* **Текст для чтения**
※ ※ ※
А в Итоне он, надо сказать, угодил просто в рассадник, питомник, главную «колыбель» британского снобизма. Здесь «простолюдинов» не водилось вовек, хотя и особых барьеров для них вроде бы не было. «Безродных» тихо и незаметно, но категорично отделяли от «сословных». И знаете чем? Знанием латыни и древнегреческого. В частных дорогих приготовительных школах от выпускников требовалось не просто читать, но — говорить на них, и это «изысканное знание» ценой слез, протертых штанов и порок просто вбивалось в учеников. Без него немыслимо было поступать в Кембридж–Оксфорд–Эдинбург, чьи университетские дипломы почти автоматически делали в дальнейшем их обладателей (независимо от специализации) «своими» в высших слоях общества и заведомо обеспечивали карьерный рост. И ведь не придерешься к «традиции»: никакой дискриминации, мы лишь требуем от каждого фундаментальных знаний, в том числе классических языков. Ничего личного! Этот «трюк» Эрик, поначалу несомненно гордясь вступлением в круг итонцев, раскусит позже, когда в одном из очерков напишет: «В Англии… вся власть… принадлежит одному-единственному классу… Нами управляют воспитанники дюжины частных школ и всего двух университетов…»
※ ※ ※
* **Задание**
Чем, согласно тексту об Итоне, «безродных» отделяли от «сословных»?
※ ※ ※
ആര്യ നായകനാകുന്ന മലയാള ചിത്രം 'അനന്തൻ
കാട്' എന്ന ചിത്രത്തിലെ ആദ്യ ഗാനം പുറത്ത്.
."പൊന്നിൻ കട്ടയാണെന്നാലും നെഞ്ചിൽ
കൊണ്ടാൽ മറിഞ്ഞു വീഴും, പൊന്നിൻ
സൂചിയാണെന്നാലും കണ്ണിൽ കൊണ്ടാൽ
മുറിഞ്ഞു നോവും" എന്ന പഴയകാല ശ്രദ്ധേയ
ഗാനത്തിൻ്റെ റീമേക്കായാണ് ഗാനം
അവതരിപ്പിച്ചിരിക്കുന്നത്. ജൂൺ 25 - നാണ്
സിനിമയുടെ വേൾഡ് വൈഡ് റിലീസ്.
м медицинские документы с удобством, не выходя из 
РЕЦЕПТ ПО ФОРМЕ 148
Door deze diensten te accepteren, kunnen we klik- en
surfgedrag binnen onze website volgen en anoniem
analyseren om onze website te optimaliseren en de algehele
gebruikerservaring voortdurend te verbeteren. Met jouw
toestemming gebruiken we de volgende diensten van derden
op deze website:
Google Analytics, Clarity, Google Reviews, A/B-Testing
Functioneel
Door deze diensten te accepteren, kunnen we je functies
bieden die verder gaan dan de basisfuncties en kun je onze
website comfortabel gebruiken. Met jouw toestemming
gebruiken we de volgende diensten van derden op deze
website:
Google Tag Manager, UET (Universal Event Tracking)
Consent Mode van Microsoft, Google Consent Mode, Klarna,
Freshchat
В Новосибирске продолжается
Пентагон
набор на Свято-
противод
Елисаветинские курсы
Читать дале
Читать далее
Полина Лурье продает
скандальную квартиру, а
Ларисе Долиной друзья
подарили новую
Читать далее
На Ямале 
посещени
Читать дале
※ ※ ※
* **Ваш ответ**
Знанием латыни и древнегреческого.